START DATA FOR PROCESSING

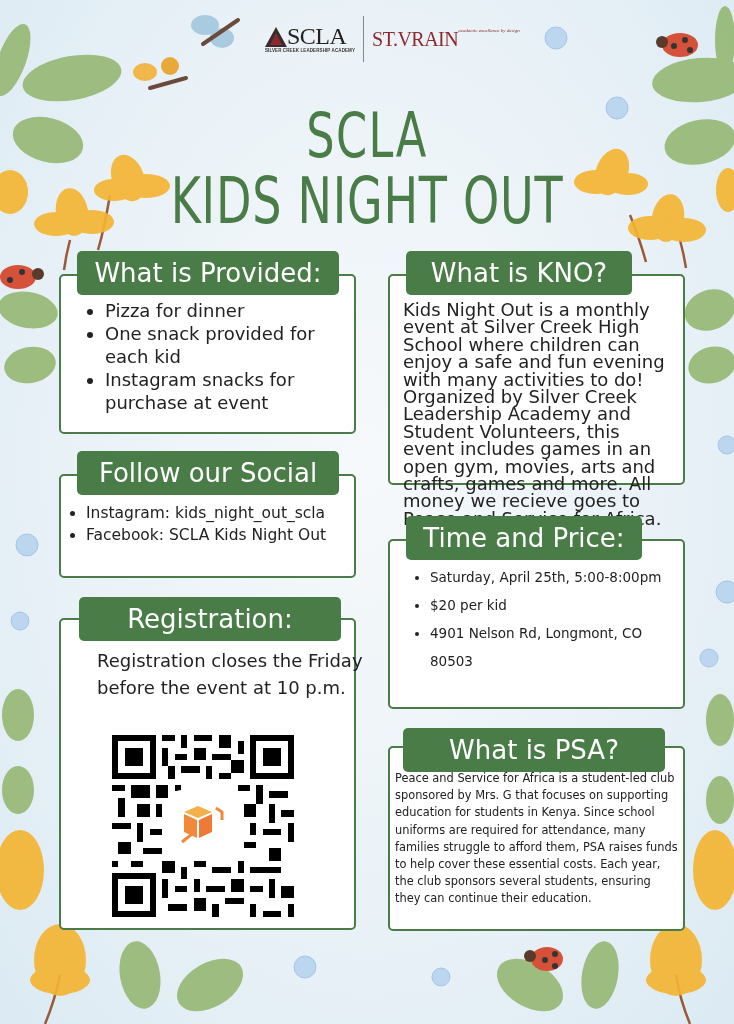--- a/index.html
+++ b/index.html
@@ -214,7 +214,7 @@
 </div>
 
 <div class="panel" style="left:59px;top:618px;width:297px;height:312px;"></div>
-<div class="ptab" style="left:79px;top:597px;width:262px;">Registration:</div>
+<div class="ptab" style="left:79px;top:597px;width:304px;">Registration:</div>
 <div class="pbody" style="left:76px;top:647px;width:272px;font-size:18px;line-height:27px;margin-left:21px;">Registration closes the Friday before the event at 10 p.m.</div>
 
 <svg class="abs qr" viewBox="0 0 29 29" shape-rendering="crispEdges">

END DATA FOR PROCESSING

(HOW TO COMPLETE THIS TASK): Take every line from the records above that has the word "width" and copy it.

(ANSWER FOR THIS EXERCISE):
 <div class="panel" style="left:59px;top:618px;width:297px;height:312px;"></div>
-<div class="ptab" style="left:79px;top:597px;width:262px;">Registration:</div>
+<div class="ptab" style="left:79px;top:597px;width:304px;">Registration:</div>
 <div class="pbody" style="left:76px;top:647px;width:272px;font-size:18px;line-height:27px;margin-left:21px;">Registration closes the Friday before the event at 10 p.m.</div>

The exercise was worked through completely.